First you would have to get it past the Australian greenies, quite a task in itself.
But many paper nags would solve that little problem in time.
Next would be the aboriginals looking for their cut, some abbo probably shite, pissed or walked over this area making it sacred and costing many bottles of grog or metho.
They, once past these hurdles comes the swooping parasites of various grubberment departments looking to get their cut and blood.
Again, many brown paper bags would overcome these obstacles.
The selection process for a suitable contractor would take many years, and many many more brown paper bags, as it passed from one potential sub contractor to another.
The final result would be the cheapest quote, and of course before any real work was carried out the sub contractor would go broke and a new one would have to be sought.

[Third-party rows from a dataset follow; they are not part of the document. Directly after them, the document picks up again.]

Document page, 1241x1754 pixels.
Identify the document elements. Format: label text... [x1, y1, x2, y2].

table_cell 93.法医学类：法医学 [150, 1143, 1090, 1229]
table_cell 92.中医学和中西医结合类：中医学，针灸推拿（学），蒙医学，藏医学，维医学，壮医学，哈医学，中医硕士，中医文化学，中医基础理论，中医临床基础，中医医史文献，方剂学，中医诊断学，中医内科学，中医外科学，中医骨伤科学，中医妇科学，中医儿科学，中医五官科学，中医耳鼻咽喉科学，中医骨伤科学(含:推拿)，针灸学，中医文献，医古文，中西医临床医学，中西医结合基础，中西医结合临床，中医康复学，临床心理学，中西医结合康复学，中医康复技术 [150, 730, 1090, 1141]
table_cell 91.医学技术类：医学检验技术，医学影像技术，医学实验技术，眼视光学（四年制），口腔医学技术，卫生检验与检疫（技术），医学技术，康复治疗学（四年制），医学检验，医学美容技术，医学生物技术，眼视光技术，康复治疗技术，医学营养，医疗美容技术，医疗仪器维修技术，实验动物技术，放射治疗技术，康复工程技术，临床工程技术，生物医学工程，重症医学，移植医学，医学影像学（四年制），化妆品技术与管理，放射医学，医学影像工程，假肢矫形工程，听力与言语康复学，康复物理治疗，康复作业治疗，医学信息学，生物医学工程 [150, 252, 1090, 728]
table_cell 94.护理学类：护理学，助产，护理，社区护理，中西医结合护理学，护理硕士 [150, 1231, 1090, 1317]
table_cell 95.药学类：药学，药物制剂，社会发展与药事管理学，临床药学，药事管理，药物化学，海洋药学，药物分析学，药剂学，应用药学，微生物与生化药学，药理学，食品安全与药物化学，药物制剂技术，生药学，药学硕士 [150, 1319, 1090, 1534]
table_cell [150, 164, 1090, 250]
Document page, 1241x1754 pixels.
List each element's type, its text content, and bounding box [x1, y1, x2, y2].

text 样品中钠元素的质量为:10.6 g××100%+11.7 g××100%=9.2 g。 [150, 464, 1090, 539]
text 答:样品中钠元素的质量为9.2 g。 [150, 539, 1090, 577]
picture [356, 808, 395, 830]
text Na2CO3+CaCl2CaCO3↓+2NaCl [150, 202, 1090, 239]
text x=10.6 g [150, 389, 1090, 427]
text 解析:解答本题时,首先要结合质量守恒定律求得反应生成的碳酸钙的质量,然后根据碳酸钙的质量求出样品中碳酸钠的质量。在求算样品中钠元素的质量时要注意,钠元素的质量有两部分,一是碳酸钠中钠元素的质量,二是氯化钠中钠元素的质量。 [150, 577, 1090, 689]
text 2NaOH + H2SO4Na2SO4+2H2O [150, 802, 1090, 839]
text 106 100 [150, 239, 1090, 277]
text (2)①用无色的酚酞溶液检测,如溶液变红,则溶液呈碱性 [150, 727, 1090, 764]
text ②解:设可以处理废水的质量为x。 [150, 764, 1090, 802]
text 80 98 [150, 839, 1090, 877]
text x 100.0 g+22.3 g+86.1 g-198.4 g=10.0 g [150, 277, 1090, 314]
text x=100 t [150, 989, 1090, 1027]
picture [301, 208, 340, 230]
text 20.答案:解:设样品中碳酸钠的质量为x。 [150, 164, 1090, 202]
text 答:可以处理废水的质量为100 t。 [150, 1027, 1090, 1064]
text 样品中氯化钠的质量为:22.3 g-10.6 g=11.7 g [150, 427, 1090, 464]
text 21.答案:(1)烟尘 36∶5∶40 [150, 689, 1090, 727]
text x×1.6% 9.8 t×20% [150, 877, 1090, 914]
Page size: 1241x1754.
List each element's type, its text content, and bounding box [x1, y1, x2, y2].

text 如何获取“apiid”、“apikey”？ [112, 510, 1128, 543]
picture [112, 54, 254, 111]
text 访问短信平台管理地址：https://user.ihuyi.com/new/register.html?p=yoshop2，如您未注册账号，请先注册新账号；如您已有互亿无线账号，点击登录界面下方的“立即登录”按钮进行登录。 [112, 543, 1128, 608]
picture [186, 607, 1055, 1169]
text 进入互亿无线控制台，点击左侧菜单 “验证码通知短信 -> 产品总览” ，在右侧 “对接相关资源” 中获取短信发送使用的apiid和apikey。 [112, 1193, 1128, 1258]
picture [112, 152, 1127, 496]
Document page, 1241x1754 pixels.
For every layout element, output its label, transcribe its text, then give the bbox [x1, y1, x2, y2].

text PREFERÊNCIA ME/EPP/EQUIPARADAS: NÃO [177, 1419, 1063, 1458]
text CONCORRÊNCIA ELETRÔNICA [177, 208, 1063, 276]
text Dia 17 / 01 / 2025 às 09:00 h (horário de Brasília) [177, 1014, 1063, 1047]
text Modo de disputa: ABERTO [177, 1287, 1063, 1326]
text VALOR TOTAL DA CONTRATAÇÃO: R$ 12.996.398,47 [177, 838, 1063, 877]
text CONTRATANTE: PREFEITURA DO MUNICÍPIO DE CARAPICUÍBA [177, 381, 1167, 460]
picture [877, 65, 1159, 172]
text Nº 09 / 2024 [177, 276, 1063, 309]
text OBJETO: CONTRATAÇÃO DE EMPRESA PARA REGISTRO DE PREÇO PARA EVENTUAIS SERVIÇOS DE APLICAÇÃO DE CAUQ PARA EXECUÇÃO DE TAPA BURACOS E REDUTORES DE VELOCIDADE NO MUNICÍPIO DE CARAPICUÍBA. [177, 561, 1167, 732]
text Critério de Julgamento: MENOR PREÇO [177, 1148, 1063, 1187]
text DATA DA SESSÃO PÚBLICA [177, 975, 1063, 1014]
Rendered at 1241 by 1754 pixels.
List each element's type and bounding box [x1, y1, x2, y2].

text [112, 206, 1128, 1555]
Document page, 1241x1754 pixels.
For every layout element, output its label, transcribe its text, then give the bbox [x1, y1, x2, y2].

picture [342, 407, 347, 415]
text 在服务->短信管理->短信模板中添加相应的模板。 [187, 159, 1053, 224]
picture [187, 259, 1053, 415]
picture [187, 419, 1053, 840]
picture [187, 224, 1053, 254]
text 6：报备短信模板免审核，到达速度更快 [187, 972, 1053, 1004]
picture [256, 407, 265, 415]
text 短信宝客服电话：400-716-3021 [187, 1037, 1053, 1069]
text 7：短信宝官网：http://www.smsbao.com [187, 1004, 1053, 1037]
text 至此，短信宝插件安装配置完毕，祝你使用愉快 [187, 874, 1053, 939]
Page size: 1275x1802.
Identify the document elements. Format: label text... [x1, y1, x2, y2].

Here comes the selection process again, with many many more brown paper bags.
Tolls would be levied, and more contractors would start handing out brown paper bags again.
By now, some decades after deciding to start this process, many of the original parasites and contractors would have retired and a new lot have come to feed, so more brown paper bags would be handed out.
some 100 years or so after starting the project, costs would have blown out by trillions, the road will still not be finished and grubberments would be demanding Royal Commissions (jobs for the boys)to find out why.
Indian contractors finally finish the road 300 years after starting, but the inaugural use sees hundreds injured and killed as the road falls apart.
The Indian company has gone bust and there is no one to sue.
So the grubberment contract out for someone to blow up the road so no one else can be injured.
Out come the brown paper bags again and some 30 years later the road is nothing but rubble.
Now, You may well ask on what premise I base this scenario.
Well, from two road works carried out on the Central coast of NSW
One was a 10 klm stretch of road that took over 20 years to build.
The other, more recent, is the debarkle currently undergoing (he laughs) construction on the Old F3 (now the M1)
They have been widening about 8 klm of road for some 5 years now.
It still looks like a bomb site.
The speed limit has been 80k and the roads around it are falling apart because of all the dirt the keep ferrying backwards and forwards all the time.
My estimate for completion?
I guess by the tricentennial we could possibly see it finished, but I have my doubts.
Perhaps we just need to get a couple of Chinese, a portable cement mixer and a few shovels, it would be finished by Xmas.
Im still trying to work out if its incompetence, stupidity or inability.
or
If its just a very smart move on the contractors part to drag it out as long as possible.
Oh, and of course there would be brown paper bags for all those in the planning department to keep their heads down and silent about the delays.
Watch this video, and see waht can be done when a less corrupt grubberment works for the people.
https://www.youtube.com/watch?v=nfCMbSink1g
The Karakoram Highway (KKH) is now considered the 8th wonder of the world.
At a height of 4714 metres above sea level, it is the highest paved international road.
It connects Pakistan’s Gilgit-Baltistan region to China’s Xinjiang region, which is why it has also been nicknamed the Friendship Highway in China.
Construction of the highway began in 1959 and was completed 20 years later in 1979.
But it was not opened to the public until 1986.
Almost 1000 Chinese and Pakistani workers lost their lives to the construction of this monument of a highway that people come to view.
Over 140 Chinese workers who died during the construction are buried in the Chinese cemetery in Gilgit.
The route of the KKH traces one of the many paths of the ancient Silk Road, a trade route that connected the East and West, stretching from the Korean peninsula and Japan to the Mediterranean Sea.